According to Solidarity, this was part of Eskom's latest Employment Equity plan for 2023-2025. Solidarity added that it had issued a legal letter to Eskom calling for a halt to race-based appointments at the utility while the country was in the grip of an ongoing power crisis.
Eskom says the document in question was for internal discussion and there were no retrenchment plans in place.
It says, on the contrary, it wants to bolster skills to tackle the power crisis.
But Solidarity was not convinced. "We do not see in the plan that Eskom is making plans to address its skills challenges. This plan is all about skin colour at the various job levels," Solidarity chief executive Dirk Hermann had said on Thursday, adding that "these race targets" were "absurd".
Hermann said competent white candidates would be discouraged from applying for jobs to help solve the power crisis.
On Friday, however, a statement issued by Eskom spokesperson Sikonathi Mantshantsha slammed the claims, labelling them "unfortunate" and "opportunistic", causing "unnecessary panic and fear".
Eskom stressed that "discrimination based on race or gender do not qualify as a criterion for retrenchment" under Section 189(3) of the Labour Relations Act.
The statement further said that in addition to having no current plans to retrench, Eskom had put measures in place to bolster critical skills that would improve plant performance.
"Amongst others, as Eskom has regularly communicated, these include recruiting retired former employees and other specialist skills that have the potential to help resolve the energy crisis.
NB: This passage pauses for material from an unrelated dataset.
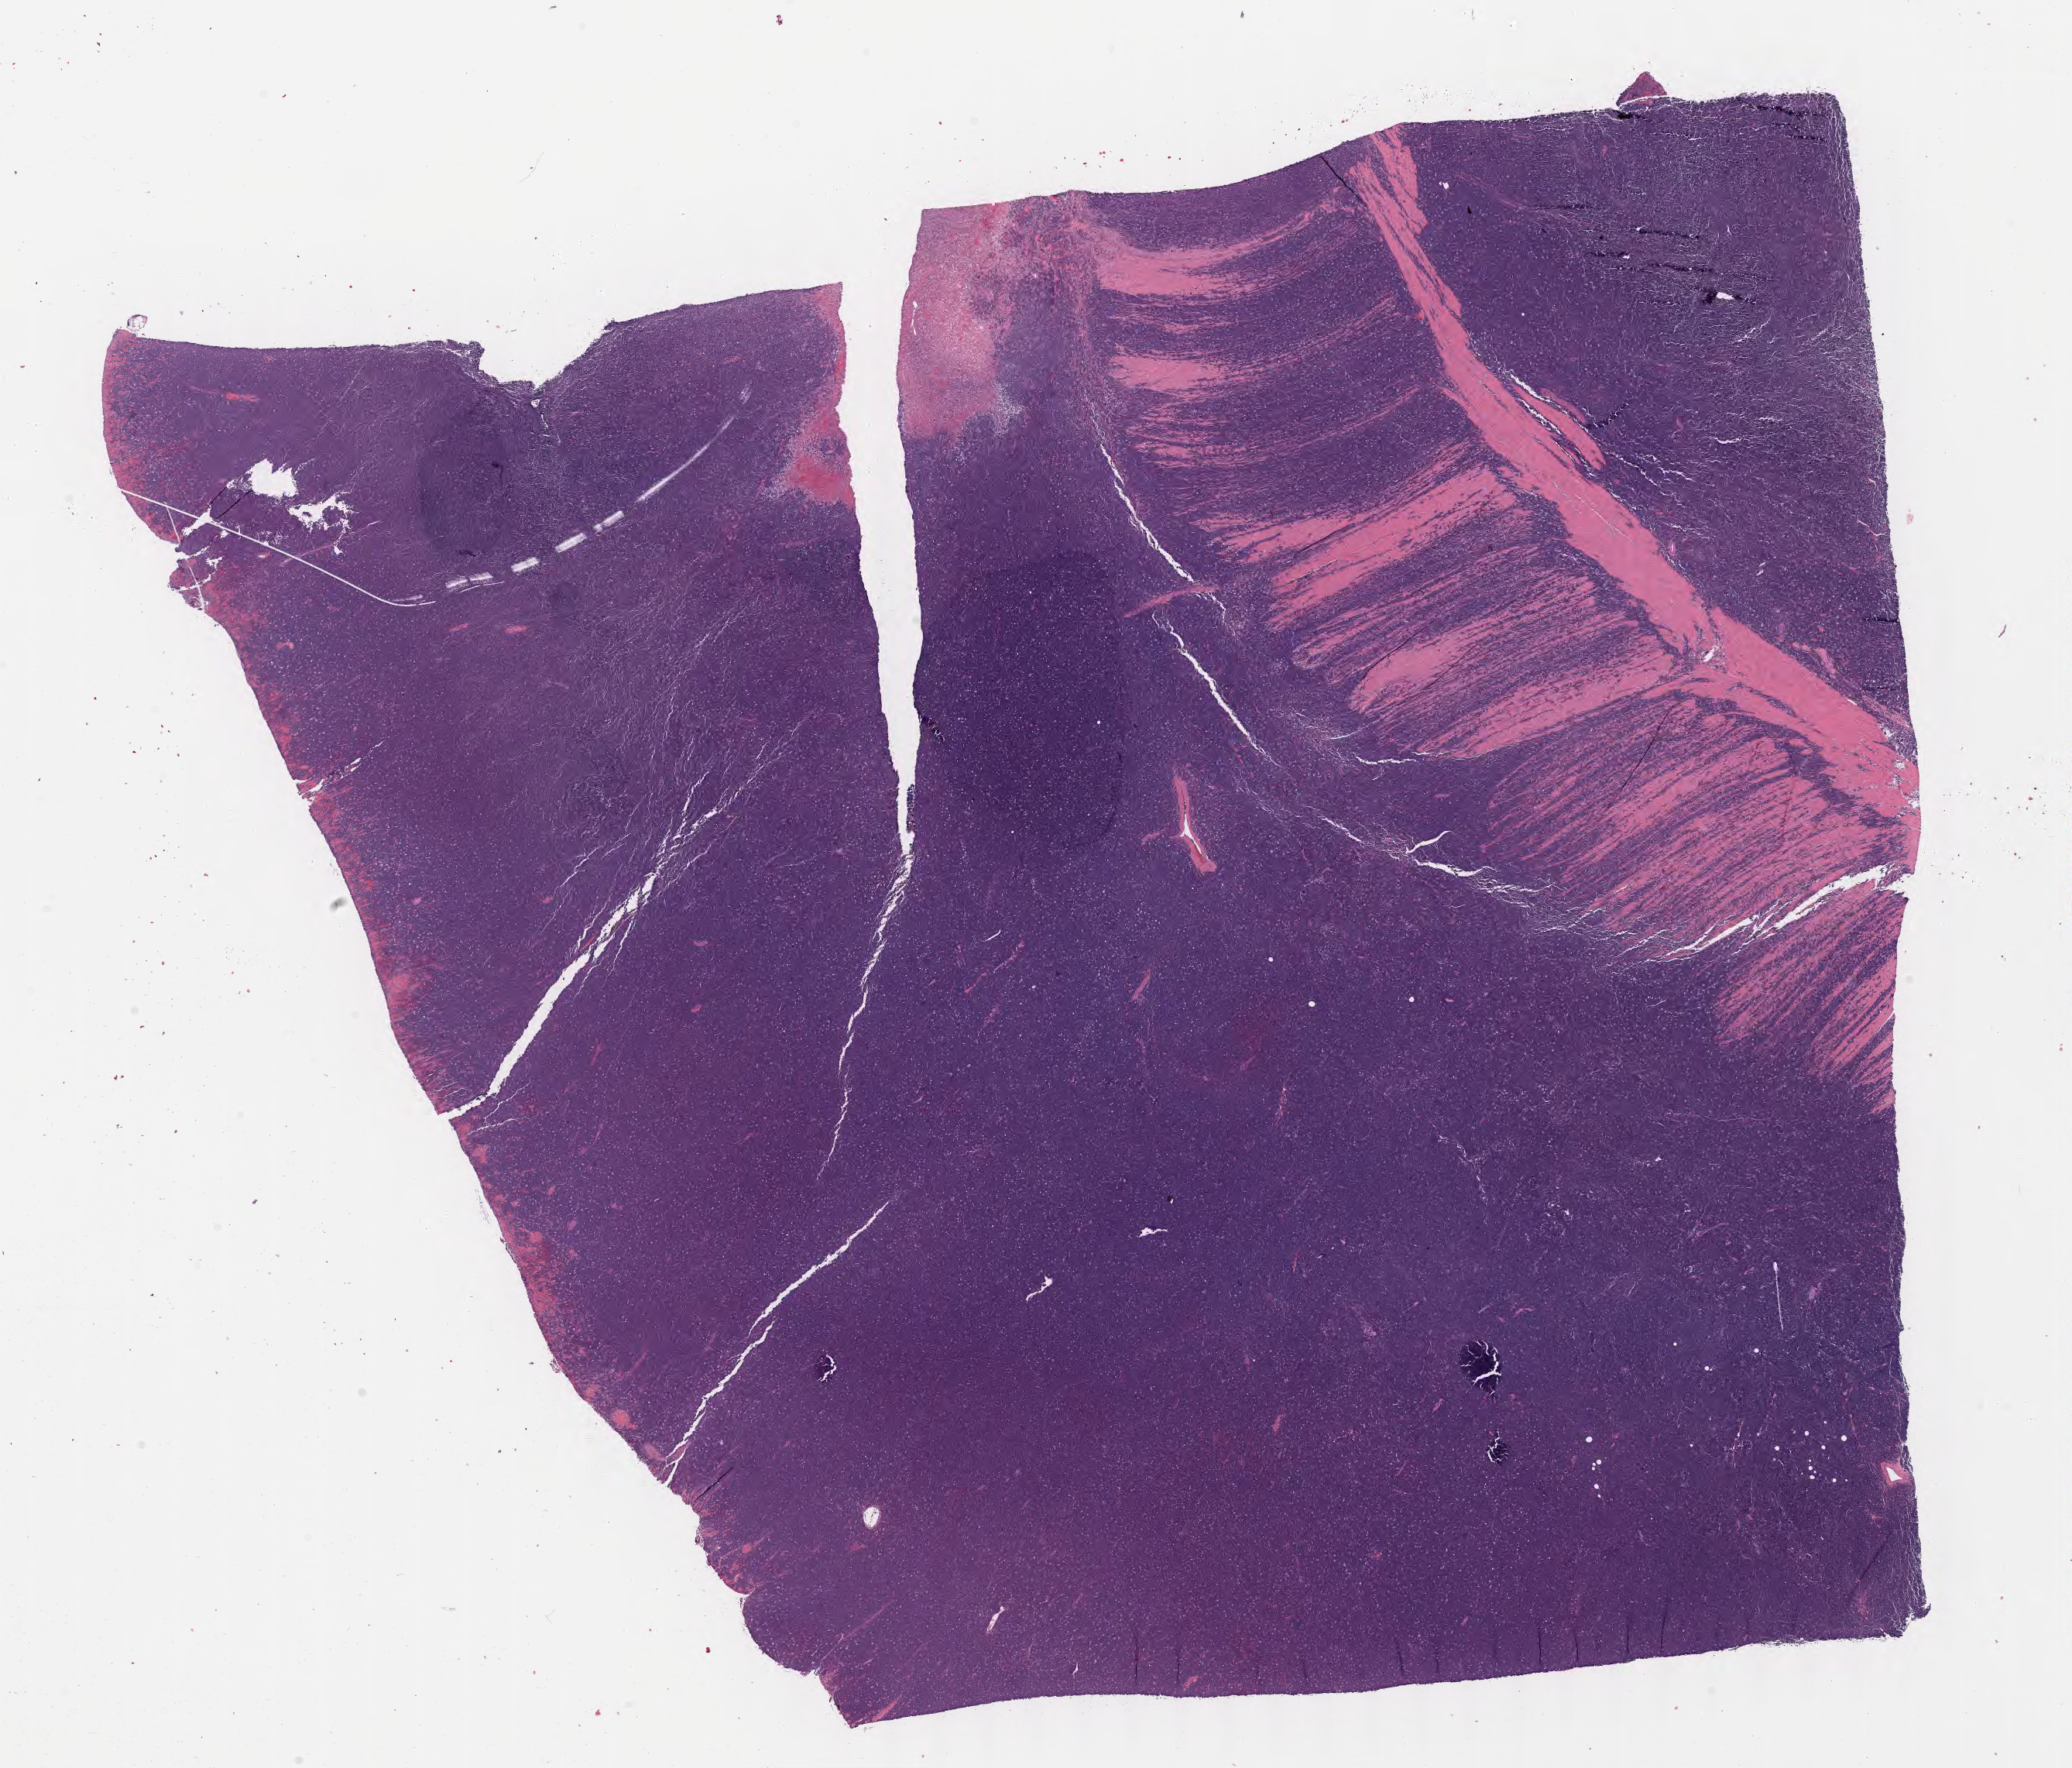
Whole-slide image, H&E stain, low-resolution overview of the scanned area, about 21.6 x 18.5 mm; tumor tissue; anatomic site: colon. Male patient, aged 14.
Histologic diagnosis: Burkitt lymphoma, NOS.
These are South Africans of all hues and gender," it read.
Eskom said it was "unprofessional" to circulate the document as it was meant for consultation and not final.
"The document referred to in the article is part of internal consultations on employment equity with trade unions, which amongst others seek to verify information for correctness, solicit inputs on targets as well as the required affirmative action measures.
"As per consultation process, all parties are afforded an opportunity to engage, clarify, suggest alternatives before final decisions are taken. It is rather unfortunate, opportunistic, and unprofessional for Solidarity, or any party to the confidential internal consultations, to opt to cause unnecessary panic and fear, creating sensation among our staff and in the media before allowing the internal processes to make the appropriate decision."